Stored dataset items
========

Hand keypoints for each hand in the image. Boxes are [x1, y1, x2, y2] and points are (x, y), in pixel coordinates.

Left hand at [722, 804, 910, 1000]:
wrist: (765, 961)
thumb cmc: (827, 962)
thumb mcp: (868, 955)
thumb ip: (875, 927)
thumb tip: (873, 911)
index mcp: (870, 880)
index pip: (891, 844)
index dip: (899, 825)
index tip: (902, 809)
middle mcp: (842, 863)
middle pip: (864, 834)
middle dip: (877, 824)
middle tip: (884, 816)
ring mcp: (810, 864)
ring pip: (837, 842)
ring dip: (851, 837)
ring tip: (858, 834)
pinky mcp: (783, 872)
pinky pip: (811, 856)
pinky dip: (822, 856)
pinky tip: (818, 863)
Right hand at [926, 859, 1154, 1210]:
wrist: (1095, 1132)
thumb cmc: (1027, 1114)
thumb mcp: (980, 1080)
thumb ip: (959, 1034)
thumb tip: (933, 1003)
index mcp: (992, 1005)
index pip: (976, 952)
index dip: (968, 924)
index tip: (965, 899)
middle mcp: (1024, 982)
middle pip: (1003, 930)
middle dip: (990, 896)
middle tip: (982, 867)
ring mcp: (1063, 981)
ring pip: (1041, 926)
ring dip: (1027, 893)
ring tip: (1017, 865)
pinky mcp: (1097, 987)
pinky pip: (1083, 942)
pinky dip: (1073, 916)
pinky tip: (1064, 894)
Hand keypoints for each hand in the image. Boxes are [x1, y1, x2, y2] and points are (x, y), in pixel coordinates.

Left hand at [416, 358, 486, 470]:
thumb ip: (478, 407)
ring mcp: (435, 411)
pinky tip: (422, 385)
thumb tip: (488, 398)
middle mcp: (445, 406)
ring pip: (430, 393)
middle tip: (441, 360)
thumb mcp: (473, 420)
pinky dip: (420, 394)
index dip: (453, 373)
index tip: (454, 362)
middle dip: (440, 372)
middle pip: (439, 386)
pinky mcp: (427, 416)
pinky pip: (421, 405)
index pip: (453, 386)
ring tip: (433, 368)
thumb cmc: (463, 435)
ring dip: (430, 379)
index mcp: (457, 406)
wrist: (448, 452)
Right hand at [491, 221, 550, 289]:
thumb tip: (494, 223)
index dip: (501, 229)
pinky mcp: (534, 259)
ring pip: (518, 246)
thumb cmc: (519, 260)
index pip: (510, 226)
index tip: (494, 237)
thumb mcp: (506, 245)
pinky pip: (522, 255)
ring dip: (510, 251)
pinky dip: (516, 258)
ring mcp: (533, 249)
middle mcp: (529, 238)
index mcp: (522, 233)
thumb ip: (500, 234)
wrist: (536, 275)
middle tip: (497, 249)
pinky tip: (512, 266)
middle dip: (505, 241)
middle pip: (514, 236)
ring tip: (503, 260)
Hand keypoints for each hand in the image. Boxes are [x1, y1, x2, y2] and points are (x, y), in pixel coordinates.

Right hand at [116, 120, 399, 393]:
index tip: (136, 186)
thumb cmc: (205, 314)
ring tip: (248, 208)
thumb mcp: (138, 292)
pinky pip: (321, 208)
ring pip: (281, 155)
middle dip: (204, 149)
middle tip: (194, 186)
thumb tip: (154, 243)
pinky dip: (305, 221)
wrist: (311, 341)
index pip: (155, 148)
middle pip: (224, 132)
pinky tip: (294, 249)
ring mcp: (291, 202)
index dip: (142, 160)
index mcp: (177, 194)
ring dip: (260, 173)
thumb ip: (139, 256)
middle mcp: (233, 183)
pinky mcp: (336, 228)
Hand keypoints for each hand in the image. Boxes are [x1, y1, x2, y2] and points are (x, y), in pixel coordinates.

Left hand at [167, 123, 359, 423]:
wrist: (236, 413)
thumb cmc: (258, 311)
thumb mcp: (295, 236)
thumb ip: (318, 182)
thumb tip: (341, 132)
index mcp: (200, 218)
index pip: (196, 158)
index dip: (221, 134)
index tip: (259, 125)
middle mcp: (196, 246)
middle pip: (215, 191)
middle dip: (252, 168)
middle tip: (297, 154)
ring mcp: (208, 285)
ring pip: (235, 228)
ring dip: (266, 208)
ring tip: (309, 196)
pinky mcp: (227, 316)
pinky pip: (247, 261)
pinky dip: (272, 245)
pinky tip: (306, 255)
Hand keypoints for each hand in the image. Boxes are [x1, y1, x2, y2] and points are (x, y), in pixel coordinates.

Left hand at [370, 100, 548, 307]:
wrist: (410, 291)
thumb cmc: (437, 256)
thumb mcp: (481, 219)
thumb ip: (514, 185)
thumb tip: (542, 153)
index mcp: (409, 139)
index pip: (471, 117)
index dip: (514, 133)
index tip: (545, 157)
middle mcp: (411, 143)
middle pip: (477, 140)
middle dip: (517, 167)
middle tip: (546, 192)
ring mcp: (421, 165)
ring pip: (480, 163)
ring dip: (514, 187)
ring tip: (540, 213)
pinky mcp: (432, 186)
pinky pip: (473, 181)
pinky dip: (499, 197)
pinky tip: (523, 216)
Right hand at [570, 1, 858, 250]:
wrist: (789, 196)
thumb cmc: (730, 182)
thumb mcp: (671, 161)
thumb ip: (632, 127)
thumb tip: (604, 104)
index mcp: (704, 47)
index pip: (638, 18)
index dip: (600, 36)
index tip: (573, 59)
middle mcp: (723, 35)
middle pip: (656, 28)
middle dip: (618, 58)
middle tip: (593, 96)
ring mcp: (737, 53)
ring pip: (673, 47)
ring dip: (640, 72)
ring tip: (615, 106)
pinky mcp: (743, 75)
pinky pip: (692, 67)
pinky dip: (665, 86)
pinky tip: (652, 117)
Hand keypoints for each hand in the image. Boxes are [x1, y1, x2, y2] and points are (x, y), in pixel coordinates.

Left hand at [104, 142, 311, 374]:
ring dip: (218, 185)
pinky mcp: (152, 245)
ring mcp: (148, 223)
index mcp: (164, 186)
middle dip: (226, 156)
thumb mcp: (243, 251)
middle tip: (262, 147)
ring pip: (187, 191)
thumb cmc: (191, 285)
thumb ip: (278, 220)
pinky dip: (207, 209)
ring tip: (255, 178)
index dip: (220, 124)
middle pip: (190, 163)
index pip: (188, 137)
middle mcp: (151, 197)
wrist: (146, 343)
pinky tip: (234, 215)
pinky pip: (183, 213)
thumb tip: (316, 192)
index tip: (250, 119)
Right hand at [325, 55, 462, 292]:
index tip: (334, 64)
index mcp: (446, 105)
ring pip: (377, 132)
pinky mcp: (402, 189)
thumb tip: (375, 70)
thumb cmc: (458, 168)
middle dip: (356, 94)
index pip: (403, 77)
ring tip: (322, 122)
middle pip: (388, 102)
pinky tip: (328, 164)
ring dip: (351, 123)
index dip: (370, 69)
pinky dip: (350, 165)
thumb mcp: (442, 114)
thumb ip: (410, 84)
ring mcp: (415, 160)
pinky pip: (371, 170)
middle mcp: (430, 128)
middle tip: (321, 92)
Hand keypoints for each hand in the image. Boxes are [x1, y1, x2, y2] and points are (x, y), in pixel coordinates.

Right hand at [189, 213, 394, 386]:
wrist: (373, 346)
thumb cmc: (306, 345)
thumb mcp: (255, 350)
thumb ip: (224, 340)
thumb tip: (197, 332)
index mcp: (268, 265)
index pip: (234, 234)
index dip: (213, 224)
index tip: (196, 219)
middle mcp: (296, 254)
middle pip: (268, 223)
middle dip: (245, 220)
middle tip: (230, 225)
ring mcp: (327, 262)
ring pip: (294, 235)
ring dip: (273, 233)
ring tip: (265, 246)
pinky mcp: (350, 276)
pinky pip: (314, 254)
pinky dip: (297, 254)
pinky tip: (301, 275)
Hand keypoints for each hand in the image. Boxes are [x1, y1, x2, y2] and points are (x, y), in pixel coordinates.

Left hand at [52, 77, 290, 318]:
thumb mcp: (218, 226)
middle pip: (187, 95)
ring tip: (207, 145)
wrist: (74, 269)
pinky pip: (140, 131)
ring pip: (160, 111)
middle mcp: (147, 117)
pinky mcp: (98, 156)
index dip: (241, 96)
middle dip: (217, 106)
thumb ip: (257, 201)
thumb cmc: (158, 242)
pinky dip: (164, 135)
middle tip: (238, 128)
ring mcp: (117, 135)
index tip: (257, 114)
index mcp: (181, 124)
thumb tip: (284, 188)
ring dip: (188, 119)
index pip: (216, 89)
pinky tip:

========

Reproduce only the lines above spanning from the line containing "ring pip: (294, 235)" through the line containing "index tip: (257, 114)", word for word.

**Output of the task:**
ring pip: (294, 235)
ring dip: (273, 233)
ring tip: (265, 246)
pinky mcp: (350, 276)
pinky pip: (314, 254)
pinky dip: (297, 254)
pinky tip: (301, 275)
Hand keypoints for each hand in the image. Boxes are [x1, y1, x2, y2] and points are (x, y), in pixel coordinates.

Left hand at [52, 77, 290, 318]:
thumb mcp: (218, 226)
middle pip: (187, 95)
ring tip: (207, 145)
wrist: (74, 269)
pinky pip: (140, 131)
ring pip: (160, 111)
middle mcp: (147, 117)
pinky mcp: (98, 156)
index dip: (241, 96)
middle dip: (217, 106)
thumb ip: (257, 201)
thumb cmc: (158, 242)
pinky dip: (164, 135)
middle tip: (238, 128)
ring mcp: (117, 135)
index tip: (257, 114)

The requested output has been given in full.